# [Problem to solve]
In the copy, include every entry exactly but none of the pictures.

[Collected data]
[Start of section]
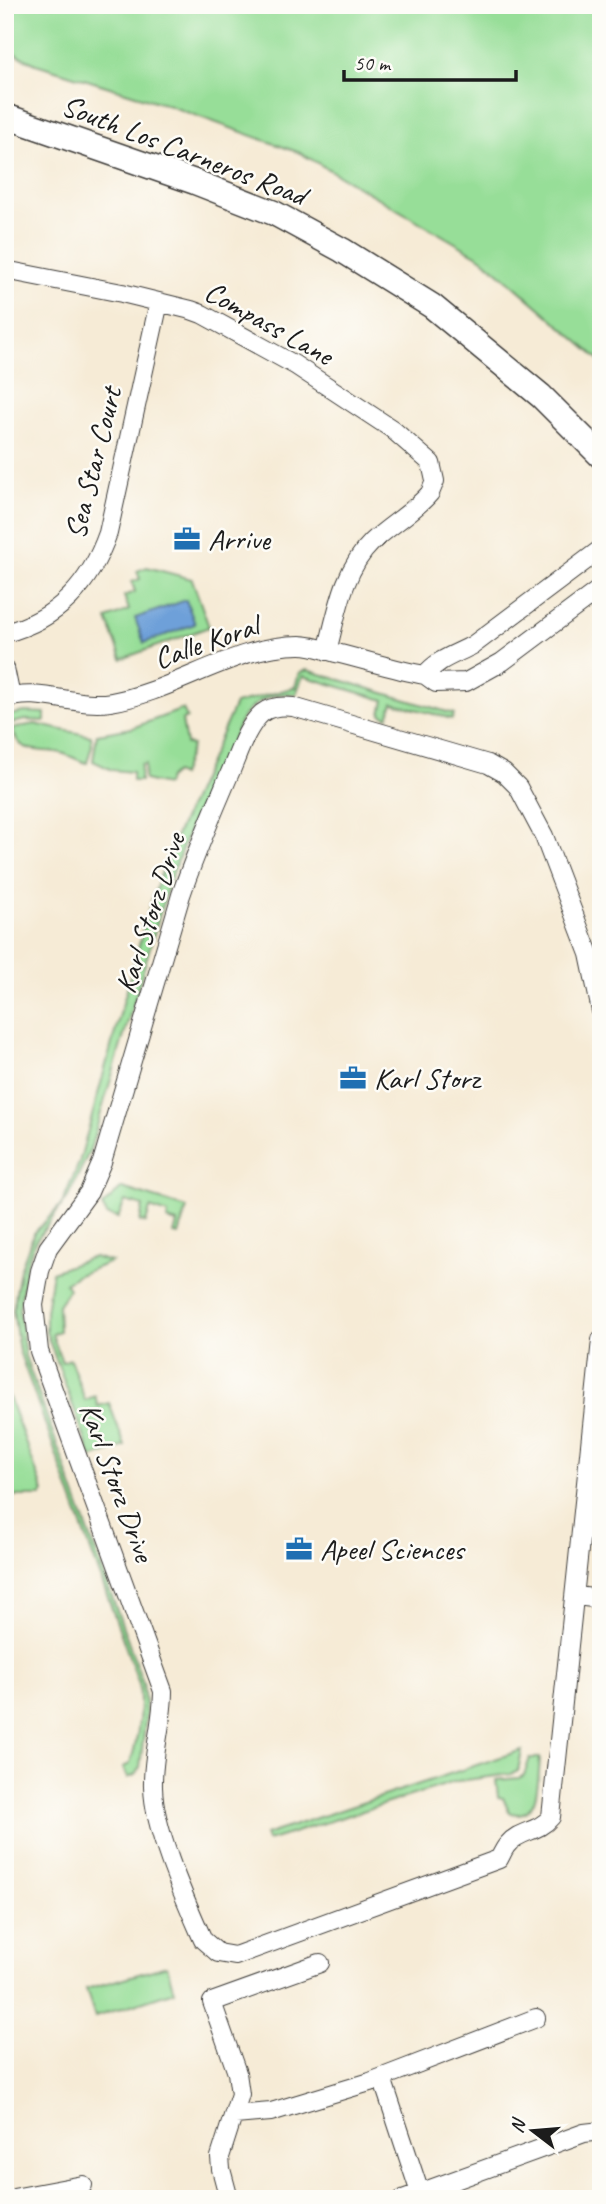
<svg xmlns="http://www.w3.org/2000/svg" width="606" height="2204" font-family="Caveat,sans-serif">
<style>
.green{fill:#97de98;stroke:#5a7d5a;stroke-width:2}
.water{fill:#6ea0d9;stroke:#455e7a;stroke-width:2}
.lines{fill:none;stroke-linecap:round;stroke-linejoin:round}
.minor-casing{stroke:#3d3b38;stroke-width:20}
.secondary-casing{stroke:#3d3b38;stroke-width:27}
.minor{stroke:#fff;stroke-width:18}
.secondary{stroke:#fff;stroke-width:24}
.labels{text-anchor:middle;dominant-baseline:central;stroke-width:5;stroke-linejoin:round;paint-order:stroke}
.street-label{font-size:30px;fill:#1c1c1c;stroke:#fdfcf7}
.poi-label{font-size:30px;fill:#1c1c1c;stroke:#fdfcf7;text-anchor:start}
</style>
<rect width="100%" height="100%" fill="#fdfcf7"/>
<filter id="ink" filterUnits="userSpaceOnUse"><feTurbulence type="fractalNoise" baseFrequency=".0143" numOctaves="2"/><feDisplacementMap in="SourceGraphic" scale="14" xChannelSelector="R" yChannelSelector="G"/><feConvolveMatrix kernelMatrix="1 2 1 2 8 2 1 2 1" color-interpolation-filters="sRGB"/></filter>
<filter id="wash" filterUnits="userSpaceOnUse"><feTurbulence type="fractalNoise" baseFrequency=".00686" numOctaves="4" result="noise"/><feDisplacementMap in="SourceGraphic" scale="28" xChannelSelector="R" yChannelSelector="G"/><feGaussianBlur stdDeviation="1.57" result="paint"/><feColorMatrix in="noise" values="0 0 0 0 0 0 0 0 0 0 0 0 0 0 0 0 0 1.4 0 .05"/><feComposite in="paint" operator="in"/></filter>
<g filter="url(#wash)">
<rect width="100%" height="100%" fill="#f6ebd6"/>
<path class="green" d="M 5,5 L 601,5 L 601,361 L 483,259 L 300,153 L 164,104 L 36,64 L 5,49 Z
M 147,567 L 192,579 L 209,627 L 122,659 L 107,619 L 129,610 L 124,596 L 135,592 L 132,582 L 140,579 L 137,571 Z
M 307,670 L 454,714 L 452,719 L 393,703 L 388,717 L 381,714 L 384,700 L 303,676 L 296,694 C 274,692 256,700 243,717 L 193,820 L 169,883 L 90,1150 L 68,1197 L 35,1242 L 26,1266 L 19,1309 L 25,1356 L 143,1683 L 146,1715 L 140,1767 L 135,1775 L 128,1778 L 123,1767 L 130,1764 C 139,1736 142,1712 139,1684 L 19,1351 L 13,1310 L 20,1270 L 34,1233 L 62,1204 L 79,1163 L 150,905 L 170,849 L 235,704 L 295,687 L 299,673 Z
M 183,709 L 187,718 L 182,720 L 186,744 L 192,745 L 181,776 L 175,773 L 168,779 L 166,785 L 144,780 L 145,764 L 141,765 L 140,781 L 132,781 L 132,772 L 112,770 L 93,761 L 97,734 L 132,728 Z
M 25,712 L 45,713 L 45,721 L 25,720 L 5,725 L 5,716 Z
M 35,724 L 91,736 L 92,745 L 87,763 C 78,761 70,755 61,753 C 38,748 20,757 12,728 Z
M 122,1188 L 187,1208 L 179,1235 L 174,1234 L 177,1223 L 167,1220 L 168,1214 L 150,1208 L 146,1223 L 140,1222 L 143,1206 L 125,1201 L 118,1218 L 107,1215 L 102,1206 Z
M 93,1257 L 111,1262 L 78,1275 L 65,1283 L 69,1289 L 58,1305 L 59,1331 L 52,1334 L 62,1362 L 70,1359 L 85,1400 L 95,1396 L 98,1406 L 109,1403 L 125,1446 L 92,1458 L 46,1332 L 46,1311 L 52,1272 Z
M 5,1387 L 44,1492 L 41,1496 L 5,1496 Z
M 522,1750 L 518,1771 L 512,1774 L 458,1781 L 267,1841 L 265,1835 Z
M 530,1758 L 540,1758 C 538,1778 540,1824 509,1812 L 503,1798 L 498,1797 L 496,1780 L 519,1778 L 524,1775 Z
M 167,1966 L 174,1991 L 95,2017 L 86,1989 Z"/>
<path class="water" d="M 186,600 L 195,624 L 144,643 L 135,618 Z"/>
</g>
<g filter="url(#ink)">
<g class="lines">
<g class="minor-casing">
<path id="minor" d="M 5,270 L 122,293 L 191,310 L 202,314 L 295,365 L 392,429 L 431,463 L 435,481 L 430,493 C 415,511 390,525 372,542 C 343,570 337,614 327,651
M 5,633 C 59,619 90,584 108,533 L 159,302
M 5,668 L 11,697
M 425,675 C 438,659 454,655 473,645 L 601,549
M 5,699 C 40,687 76,708 111,702 C 176,691 234,645 300,645 C 312,645 325,650 336,653 C 366,660 395,670 425,675 L 436,683 L 466,682 L 502,662 L 601,588
M 601,1011 L 589,954 L 544,836 L 518,787 L 504,773 L 488,764 L 293,707 C 283,706 271,706 262,713 C 246,727 238,755 229,775 C 212,815 195,854 181,895 L 102,1162 L 89,1192 L 48,1248 L 40,1271 L 34,1305 L 39,1351 L 163,1691 C 163,1723 152,1754 153,1787 C 154,1831 185,1899 203,1940 L 218,1953 L 235,1956 L 499,1859 C 502,1854 504,1848 508,1844 C 519,1830 538,1833 551,1817 L 601,1340
M 576,1596 L 601,1599
M 382,2078 L 420,2193
M 235,2115 L 271,2112 L 370,2082 L 536,2018
M 8,2199 L 83,2185
M 229,2199 L 221,2169 L 220,2157 L 240,2094 L 237,2073 L 212,2002 L 320,1963
M 403,2199 L 584,2133 L 601,2131"/>
</g>
<g class="secondary-casing">
<path id="secondary" d="M 5,116 L 195,182 L 274,213 L 342,250 L 432,306 L 541,396 L 601,456"/>
</g>
<use href="#minor" class="minor"/>
<use href="#secondary" class="secondary"/>
</g>
</g>
<defs>
<g id="office-bare" transform="scale(2.1)"><path d="M-6-3h4V-5.5h4V-3h4V5H-6ZM-1-4.5V-3h2v-1.5ZM-6 0V1H6V0Z" fill="#1f6fb2" stroke="#fdfcf7" stroke-width="2.5" paint-order="stroke"/></g>
</defs>
<g fill-rule="evenodd">
<use href="#office-bare" x="187" y="539"/>
<use href="#office-bare" x="353" y="1078"/>
<use href="#office-bare" x="299" y="1549"/>
</g>
<g class="labels">
<g class="street-label">
<text transform="translate(184 150) rotate(21)">South Los Carneros Road</text>
<text transform="translate(269 323) rotate(29)">Compass Lane</text>
<text transform="translate(93 463) rotate(-76)">Sea Star Court</text>
<text transform="translate(206 642) rotate(-19)">Calle Koral</text>
<text transform="translate(150 913) rotate(-72)">Karl Storz Drive</text>
<text transform="translate(117 1482) rotate(70)">Karl Storz Drive</text>
</g>
<g class="poi-label">
<text x="208" y="539">Arrive</text>
<text x="374" y="1078">Karl Storz</text>
<text x="320" y="1549">Apeel Sciences</text>
</g>
</g>
<rect width="606" height="2204" fill="none" stroke="#fdfcf7" stroke-width="28"/>
<g transform="translate(533 2131) rotate(286)" stroke="#fdfcf7" stroke-width="5" paint-order="stroke">
<path d="M0-5L12 26L0 18L-12 26Z" fill="#1c1c1c"/>
<text y="-10" font-size="19" font-weight="bold" text-anchor="middle" fill="#1c1c1c">N</text>
</g>
<path d="M344 70v10h172v-10" fill="none" stroke="#1c1c1c" stroke-width="3.5"/>
<text x="354" y="70" font-size="21" fill="#1c1c1c" stroke="#fdfcf7" stroke-width="5" paint-order="stroke">50 m</text>
</svg>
[End of section]
# [Answer box]
<svg xmlns="http://www.w3.org/2000/svg" width="606" height="2204" font-family="Caveat,sans-serif">
<style>
.green{fill:#97de98;stroke:#5a7d5a;stroke-width:2}
.water{fill:#6ea0d9;stroke:#455e7a;stroke-width:2}
.lines{fill:none;stroke-linecap:round;stroke-linejoin:round}
.minor-casing{stroke:#3d3b38;stroke-width:20}
.secondary-casing{stroke:#3d3b38;stroke-width:27}
.minor{stroke:#fff;stroke-width:18}
.secondary{stroke:#fff;stroke-width:24}
.labels{text-anchor:middle;dominant-baseline:central;stroke-width:5;stroke-linejoin:round;paint-order:stroke}
.street-label{font-size:30px;fill:#1c1c1c;stroke:#fdfcf7}
.poi-label{font-size:30px;fill:#1c1c1c;stroke:#fdfcf7;text-anchor:start}
</style>
<rect width="100%" height="100%" fill="#fdfcf7"/>
<filter id="ink" filterUnits="userSpaceOnUse"><feTurbulence type="fractalNoise" baseFrequency=".0143" numOctaves="2"/><feDisplacementMap in="SourceGraphic" scale="14" xChannelSelector="R" yChannelSelector="G"/><feConvolveMatrix kernelMatrix="1 2 1 2 8 2 1 2 1" color-interpolation-filters="sRGB"/></filter>
<filter id="wash" filterUnits="userSpaceOnUse"><feTurbulence type="fractalNoise" baseFrequency=".00686" numOctaves="4" result="noise"/><feDisplacementMap in="SourceGraphic" scale="28" xChannelSelector="R" yChannelSelector="G"/><feGaussianBlur stdDeviation="1.57" result="paint"/><feColorMatrix in="noise" values="0 0 0 0 0 0 0 0 0 0 0 0 0 0 0 0 0 1.4 0 .05"/><feComposite in="paint" operator="in"/></filter>
<g filter="url(#wash)">
<rect width="100%" height="100%" fill="#f6ebd6"/>
<path class="green" d="M 5,5 L 601,5 L 601,361 L 483,259 L 300,153 L 164,104 L 36,64 L 5,49 Z
M 147,567 L 192,579 L 209,627 L 122,659 L 107,619 L 129,610 L 124,596 L 135,592 L 132,582 L 140,579 L 137,571 Z
M 307,670 L 454,714 L 452,719 L 393,703 L 388,717 L 381,714 L 384,700 L 303,676 L 296,694 C 274,692 256,700 243,717 L 193,820 L 169,883 L 90,1150 L 68,1197 L 35,1242 L 26,1266 L 19,1309 L 25,1356 L 143,1683 L 146,1715 L 140,1767 L 135,1775 L 128,1778 L 123,1767 L 130,1764 C 139,1736 142,1712 139,1684 L 19,1351 L 13,1310 L 20,1270 L 34,1233 L 62,1204 L 79,1163 L 150,905 L 170,849 L 235,704 L 295,687 L 299,673 Z
M 183,709 L 187,718 L 182,720 L 186,744 L 192,745 L 181,776 L 175,773 L 168,779 L 166,785 L 144,780 L 145,764 L 141,765 L 140,781 L 132,781 L 132,772 L 112,770 L 93,761 L 97,734 L 132,728 Z
M 25,712 L 45,713 L 45,721 L 25,720 L 5,725 L 5,716 Z
M 35,724 L 91,736 L 92,745 L 87,763 C 78,761 70,755 61,753 C 38,748 20,757 12,728 Z
M 122,1188 L 187,1208 L 179,1235 L 174,1234 L 177,1223 L 167,1220 L 168,1214 L 150,1208 L 146,1223 L 140,1222 L 143,1206 L 125,1201 L 118,1218 L 107,1215 L 102,1206 Z
M 93,1257 L 111,1262 L 78,1275 L 65,1283 L 69,1289 L 58,1305 L 59,1331 L 52,1334 L 62,1362 L 70,1359 L 85,1400 L 95,1396 L 98,1406 L 109,1403 L 125,1446 L 92,1458 L 46,1332 L 46,1311 L 52,1272 Z
M 5,1387 L 44,1492 L 41,1496 L 5,1496 Z
M 522,1750 L 518,1771 L 512,1774 L 458,1781 L 267,1841 L 265,1835 Z
M 530,1758 L 540,1758 C 538,1778 540,1824 509,1812 L 503,1798 L 498,1797 L 496,1780 L 519,1778 L 524,1775 Z
M 167,1966 L 174,1991 L 95,2017 L 86,1989 Z"/>
<path class="water" d="M 186,600 L 195,624 L 144,643 L 135,618 Z"/>
</g>
<g filter="url(#ink)">
<g class="lines">
<g class="minor-casing">
<path id="minor" d="M 5,270 L 122,293 L 191,310 L 202,314 L 295,365 L 392,429 L 431,463 L 435,481 L 430,493 C 415,511 390,525 372,542 C 343,570 337,614 327,651
M 5,633 C 59,619 90,584 108,533 L 159,302
M 5,668 L 11,697
M 425,675 C 438,659 454,655 473,645 L 601,549
M 5,699 C 40,687 76,708 111,702 C 176,691 234,645 300,645 C 312,645 325,650 336,653 C 366,660 395,670 425,675 L 436,683 L 466,682 L 502,662 L 601,588
M 601,1011 L 589,954 L 544,836 L 518,787 L 504,773 L 488,764 L 293,707 C 283,706 271,706 262,713 C 246,727 238,755 229,775 C 212,815 195,854 181,895 L 102,1162 L 89,1192 L 48,1248 L 40,1271 L 34,1305 L 39,1351 L 163,1691 C 163,1723 152,1754 153,1787 C 154,1831 185,1899 203,1940 L 218,1953 L 235,1956 L 499,1859 C 502,1854 504,1848 508,1844 C 519,1830 538,1833 551,1817 L 601,1340
M 576,1596 L 601,1599
M 382,2078 L 420,2193
M 235,2115 L 271,2112 L 370,2082 L 536,2018
M 8,2199 L 83,2185
M 229,2199 L 221,2169 L 220,2157 L 240,2094 L 237,2073 L 212,2002 L 320,1963
M 403,2199 L 584,2133 L 601,2131"/>
</g>
<g class="secondary-casing">
<path id="secondary" d="M 5,116 L 195,182 L 274,213 L 342,250 L 432,306 L 541,396 L 601,456"/>
</g>
<use href="#minor" class="minor"/>
<use href="#secondary" class="secondary"/>
</g>
</g>
<defs>
<g id="office-bare" transform="scale(2.1)"><path d="M-6-3h4V-5.5h4V-3h4V5H-6ZM-1-4.5V-3h2v-1.5ZM-6 0V1H6V0Z" fill="#1f6fb2" stroke="#fdfcf7" stroke-width="2.5" paint-order="stroke"/></g>
</defs>
<g fill-rule="evenodd">
<use href="#office-bare" x="187" y="539"/>
<use href="#office-bare" x="353" y="1078"/>
<use href="#office-bare" x="299" y="1549"/>
</g>
<g class="labels">
<g class="street-label">
<text transform="translate(184 150) rotate(21)">South Los Carneros Road</text>
<text transform="translate(269 323) rotate(29)">Compass Lane</text>
<text transform="translate(93 463) rotate(-76)">Sea Star Court</text>
<text transform="translate(206 642) rotate(-19)">Calle Koral</text>
<text transform="translate(150 913) rotate(-72)">Karl Storz Drive</text>
<text transform="translate(117 1482) rotate(70)">Karl Storz Drive</text>
</g>
<g class="poi-label">
<text x="208" y="539">Arrive</text>
<text x="374" y="1078">Karl Storz</text>
<text x="320" y="1549">Apeel Sciences</text>
</g>
</g>
<rect width="606" height="2204" fill="none" stroke="#fdfcf7" stroke-width="28"/>
<g transform="translate(533 2131) rotate(286)" stroke="#fdfcf7" stroke-width="5" paint-order="stroke">
<path d="M0-5L12 26L0 18L-12 26Z" fill="#1c1c1c"/>
<text y="-10" font-size="19" font-weight="bold" text-anchor="middle" fill="#1c1c1c">N</text>
</g>
<path d="M344 70v10h172v-10" fill="none" stroke="#1c1c1c" stroke-width="3.5"/>
<text x="354" y="70" font-size="21" fill="#1c1c1c" stroke="#fdfcf7" stroke-width="5" paint-order="stroke">50 m</text>
</svg>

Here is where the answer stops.